これらの港湾施設について、中国側は一貫して「商業目的」と主張している。しかし、22年に完成予定のハンバントタ港は、軍艦艇も燃料補給や修理に利用できる。ホルムズ海峡まで約400キロに位置するグワダル港は水深も深く、「(ここを押さえれば)戦略的に中国の利となる」(中国紙)という。
20日付の英紙デーリー・テレグラフ(電子版)は「公式には民間船舶だけを扱うことになっているが、将来、海軍基地として利用するというオプションを中国政府に与えている」「これらの施設は中国の海軍力を従来の沿海地域からインド洋に拡大させるかもしれない」と指摘している。
インド洋で「真珠の首飾り」のように連なる港湾施設は、海洋戦略を本格化させつつある中国にとって石油輸送路の確保というエネルギー安全保障の目的に加えて、「インド軍などの通信傍受や艦艇の動きを把握できるという軍事的側面を持つ」と米外交関係者は指摘した。中国が海賊対策のための艦艇をソマリア沖に派遣した目的も、「戦略的利益を持つインド洋にある」(香港誌)。
北京在住の軍事専門家によると、中国は石油輸送ルートのマラッカ海峡をにらんでミャンマーに数十億ドル規模の軍事援助を施している。
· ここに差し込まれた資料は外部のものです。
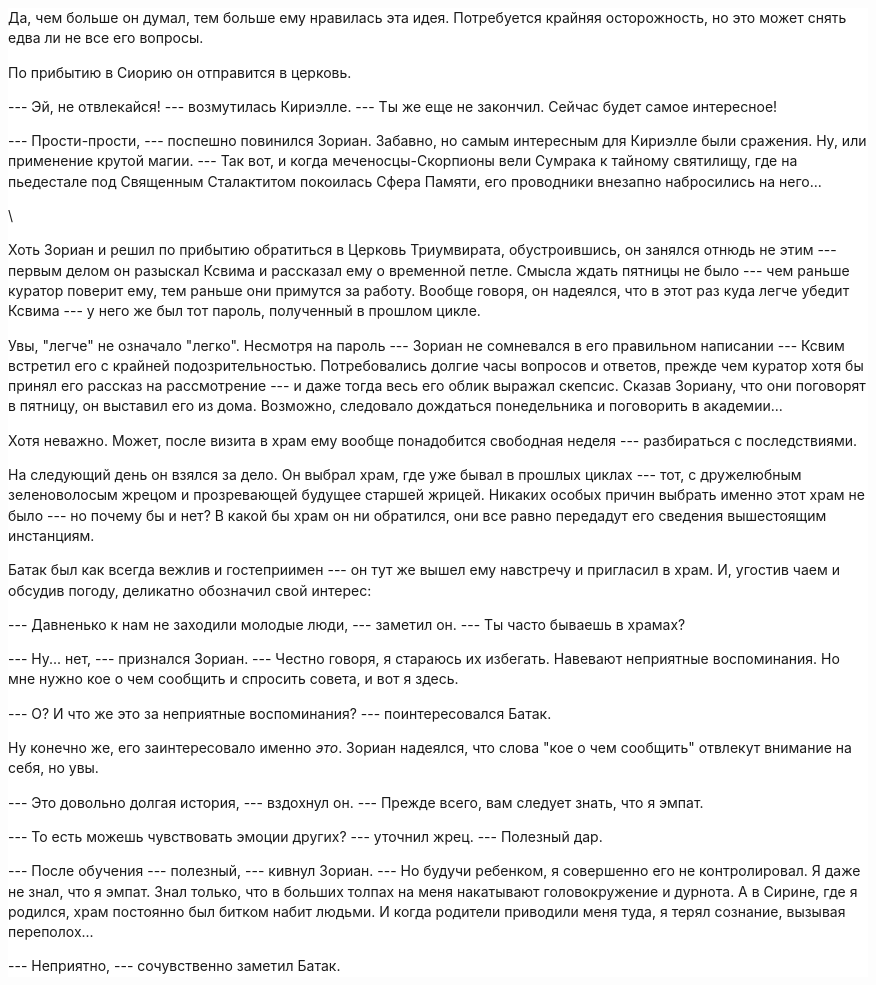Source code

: Да, чем больше он думал, тем больше ему нравилась эта идея. Потребуется крайняя осторожность, но это может снять едва ли не все его вопросы.

По прибытию в Сиорию он отправится в церковь.

--- Эй, не отвлекайся! --- возмутилась Кириэлле. --- Ты же еще не закончил. Сейчас будет самое интересное!

--- Прости-прости, --- поспешно повинился Зориан. Забавно, но самым интересным для Кириэлле были сражения. Ну, или применение крутой магии. --- Так вот, и когда меченосцы-Скорпионы вели Сумрака к тайному святилищу, где на пьедестале под Священным Сталактитом покоилась Сфера Памяти, его проводники внезапно набросились на него...

\

Хоть Зориан и решил по прибытию обратиться в Церковь Триумвирата, обустроившись, он занялся отнюдь не этим --- первым делом он разыскал Ксвима и рассказал ему о временной петле. Смысла ждать пятницы не было --- чем раньше куратор поверит ему, тем раньше они примутся за работу. Вообще говоря, он надеялся, что в этот раз куда легче убедит Ксвима --- у него же был тот пароль, полученный в прошлом цикле.

Увы, "легче" не означало "легко". Несмотря на пароль --- Зориан не сомневался в его правильном написании --- Ксвим встретил его с крайней подозрительностью. Потребовались долгие часы вопросов и ответов, прежде чем куратор хотя бы принял его рассказ на рассмотрение --- и даже тогда весь его облик выражал скепсис. Сказав Зориану, что они поговорят в пятницу, он выставил его из дома. Возможно, следовало дождаться понедельника и поговорить в академии...

Хотя неважно. Может, после визита в храм ему вообще понадобится свободная неделя --- разбираться с последствиями.

На следующий день он взялся за дело. Он выбрал храм, где уже бывал в прошлых циклах --- тот, с дружелюбным зеленоволосым жрецом и прозревающей будущее старшей жрицей. Никаких особых причин выбрать именно этот храм не было --- но почему бы и нет? В какой бы храм он ни обратился, они все равно передадут его сведения вышестоящим инстанциям.

Батак был как всегда вежлив и гостеприимен --- он тут же вышел ему навстречу и пригласил в храм. И, угостив чаем и обсудив погоду, деликатно обозначил свой интерес:

--- Давненько к нам не заходили молодые люди, --- заметил он. --- Ты часто бываешь в храмах?

--- Ну... нет, --- признался Зориан. --- Честно говоря, я стараюсь их избегать. Навевают неприятные воспоминания. Но мне нужно кое о чем сообщить и спросить совета, и вот я здесь.

--- О? И что же это за неприятные воспоминания? --- поинтересовался Батак.

Ну конечно же, его заинтересовало именно *это*. Зориан надеялся, что слова "кое о чем сообщить" отвлекут внимание на себя, но увы.

--- Это довольно долгая история, --- вздохнул он. --- Прежде всего, вам следует знать, что я эмпат.

--- То есть можешь чувствовать эмоции других? --- уточнил жрец. --- Полезный дар.

--- После обучения --- полезный, --- кивнул Зориан. --- Но будучи ребенком, я совершенно его не контролировал. Я даже не знал, что я эмпат. Знал только, что в больших толпах на меня накатывают головокружение и дурнота. А в Сирине, где я родился, храм постоянно был битком набит людьми. И когда родители приводили меня туда, я терял сознание, вызывая переполох...

--- Неприятно, --- сочувственно заметил Батак.

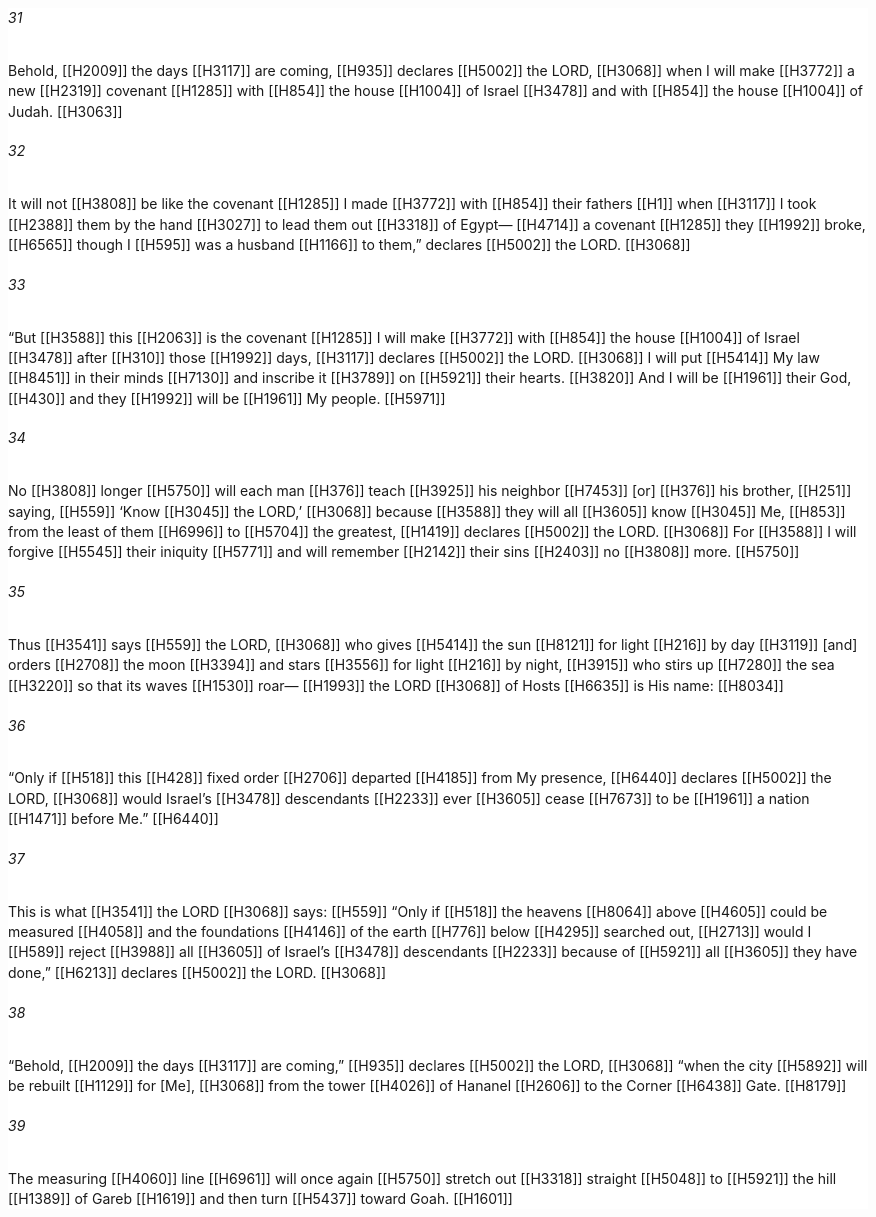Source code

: ###### 31
Behold, [[H2009]] the days [[H3117]] are coming, [[H935]] declares [[H5002]] the LORD, [[H3068]] when I will make [[H3772]] a new [[H2319]] covenant [[H1285]] with [[H854]] the house [[H1004]] of Israel [[H3478]] and with [[H854]] the house [[H1004]] of Judah. [[H3063]]

###### 32
It will not [[H3808]] be like the covenant [[H1285]] I made [[H3772]] with [[H854]] their fathers [[H1]] when [[H3117]] I took [[H2388]] them by the hand [[H3027]] to lead them out [[H3318]] of Egypt— [[H4714]] a covenant [[H1285]] they [[H1992]] broke, [[H6565]] though I [[H595]] was a husband [[H1166]] to them,”  declares [[H5002]] the LORD. [[H3068]]

###### 33
“But [[H3588]] this [[H2063]] is the covenant [[H1285]] I will make [[H3772]] with [[H854]] the house [[H1004]] of Israel [[H3478]] after [[H310]] those [[H1992]] days, [[H3117]] declares [[H5002]] the LORD. [[H3068]] I will put [[H5414]] My law [[H8451]] in their minds [[H7130]] and inscribe it [[H3789]] on [[H5921]] their hearts. [[H3820]] And I will be [[H1961]] their God, [[H430]] and they [[H1992]] will be [[H1961]] My people. [[H5971]]

###### 34
No [[H3808]] longer [[H5750]] will each man [[H376]] teach [[H3925]] his neighbor [[H7453]] [or] [[H376]] his brother, [[H251]] saying, [[H559]] ‘Know [[H3045]] the LORD,’ [[H3068]] because [[H3588]] they will all [[H3605]] know [[H3045]] Me, [[H853]] from the least of them [[H6996]] to [[H5704]] the greatest, [[H1419]] declares [[H5002]] the LORD. [[H3068]] For [[H3588]] I will forgive [[H5545]] their iniquity [[H5771]] and will remember [[H2142]] their sins [[H2403]] no [[H3808]] more. [[H5750]]

###### 35
Thus [[H3541]] says [[H559]] the LORD, [[H3068]] who gives [[H5414]] the sun [[H8121]] for light [[H216]] by day [[H3119]] [and] orders [[H2708]] the moon [[H3394]] and stars [[H3556]] for light [[H216]] by night, [[H3915]] who stirs up [[H7280]] the sea [[H3220]] so that its waves [[H1530]] roar— [[H1993]] the LORD [[H3068]] of Hosts [[H6635]] is His name: [[H8034]]

###### 36
“Only if [[H518]] this [[H428]] fixed order [[H2706]] departed [[H4185]] from My presence, [[H6440]] declares [[H5002]] the LORD, [[H3068]] would Israel’s [[H3478]] descendants [[H2233]] ever [[H3605]] cease [[H7673]] to be [[H1961]] a nation [[H1471]] before Me.” [[H6440]]

###### 37
This is what [[H3541]] the LORD [[H3068]] says: [[H559]] “Only if [[H518]] the heavens [[H8064]] above [[H4605]] could be measured [[H4058]] and the foundations [[H4146]] of the earth [[H776]] below [[H4295]] searched out, [[H2713]] would I [[H589]] reject [[H3988]] all [[H3605]] of Israel’s [[H3478]] descendants [[H2233]] because of [[H5921]] all [[H3605]] they have done,” [[H6213]] declares [[H5002]] the LORD. [[H3068]]

###### 38
“Behold, [[H2009]] the days [[H3117]] are coming,” [[H935]] declares [[H5002]] the LORD, [[H3068]] “when the city [[H5892]] will be rebuilt [[H1129]] for [Me], [[H3068]] from the tower [[H4026]] of Hananel [[H2606]] to the Corner [[H6438]] Gate. [[H8179]]

###### 39
The measuring [[H4060]] line [[H6961]] will once again [[H5750]] stretch out [[H3318]] straight [[H5048]] to [[H5921]] the hill [[H1389]] of Gareb [[H1619]] and then turn [[H5437]] toward Goah. [[H1601]]
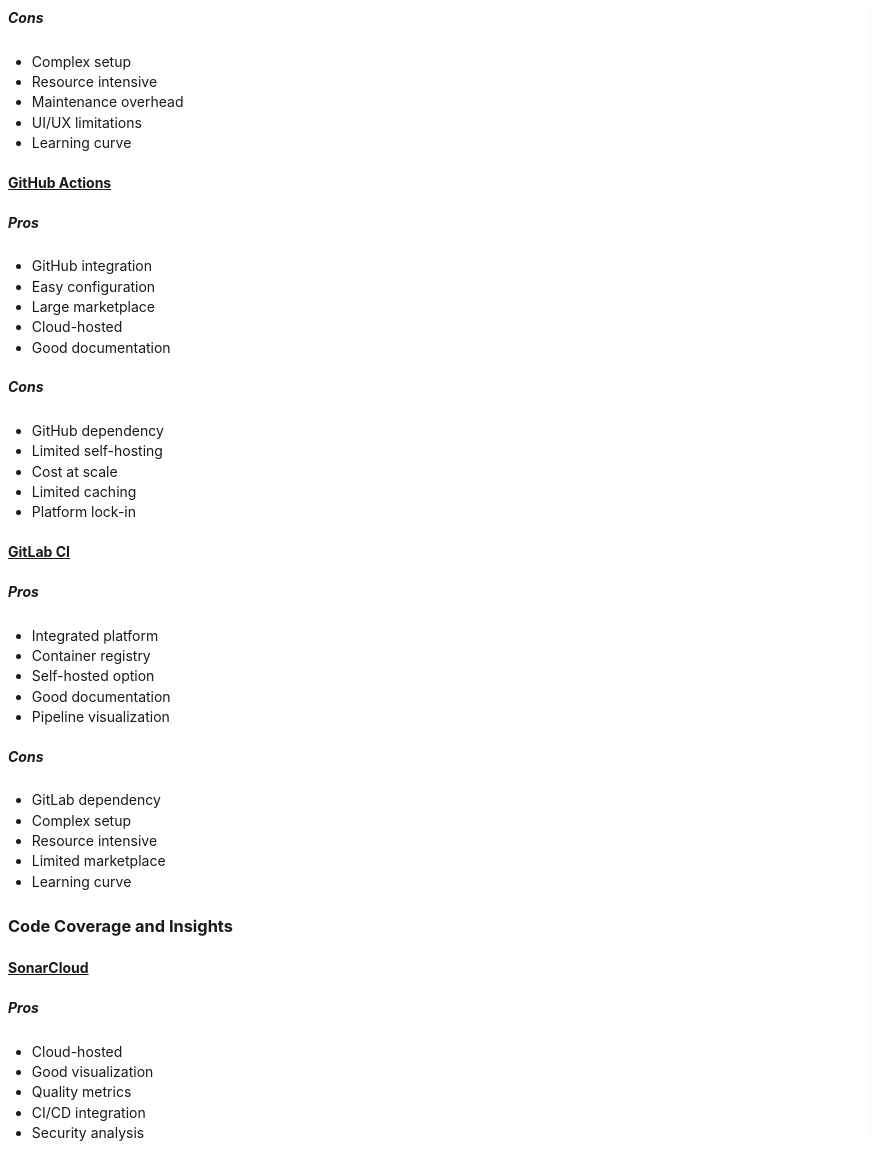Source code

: ##### Cons

- Complex setup
- Resource intensive
- Maintenance overhead
- UI/UX limitations
- Learning curve

#### [GitHub Actions](https://github.com/features/actions)

##### Pros

- GitHub integration
- Easy configuration
- Large marketplace
- Cloud-hosted
- Good documentation

##### Cons

- GitHub dependency
- Limited self-hosting
- Cost at scale
- Limited caching
- Platform lock-in

#### [GitLab CI](https://docs.gitlab.com/ee/ci/quick_start/)

##### Pros

- Integrated platform
- Container registry
- Self-hosted option
- Good documentation
- Pipeline visualization

##### Cons

- GitLab dependency
- Complex setup
- Resource intensive
- Limited marketplace
- Learning curve

### Code Coverage and Insights

#### [SonarCloud](https://sonarcloud.io/)

##### Pros

- Cloud-hosted
- Good visualization
- Quality metrics
- CI/CD integration
- Security analysis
北京在住の軍事専門家によると、最近、約25年に及んだ内戦が終結したスリランカとも、中国は07年に3500万ドル(約33億円)近い武器装備売買契約を締結し、戦闘機数機を無償供与した。
米国が07年に人権問題でスリランカへの軍事援助を停止後、中国は同国への最大の武器供給国になった。インド紙、タイムズ・オブ・インディアは「中国は国防分野での協力を利用して影響力を広めてきた」と非難している。
インドはスリランカの内戦が終結するやいなや、高官2人を派遣して支援を申し出るなど、同国への影響力回復を画策している。中国が今後、建造に向けて動き出した航空母艦をインド洋に展開させれば、インドをさらに刺激し、両国による軍備競争に発展する危険性をはらんでいる。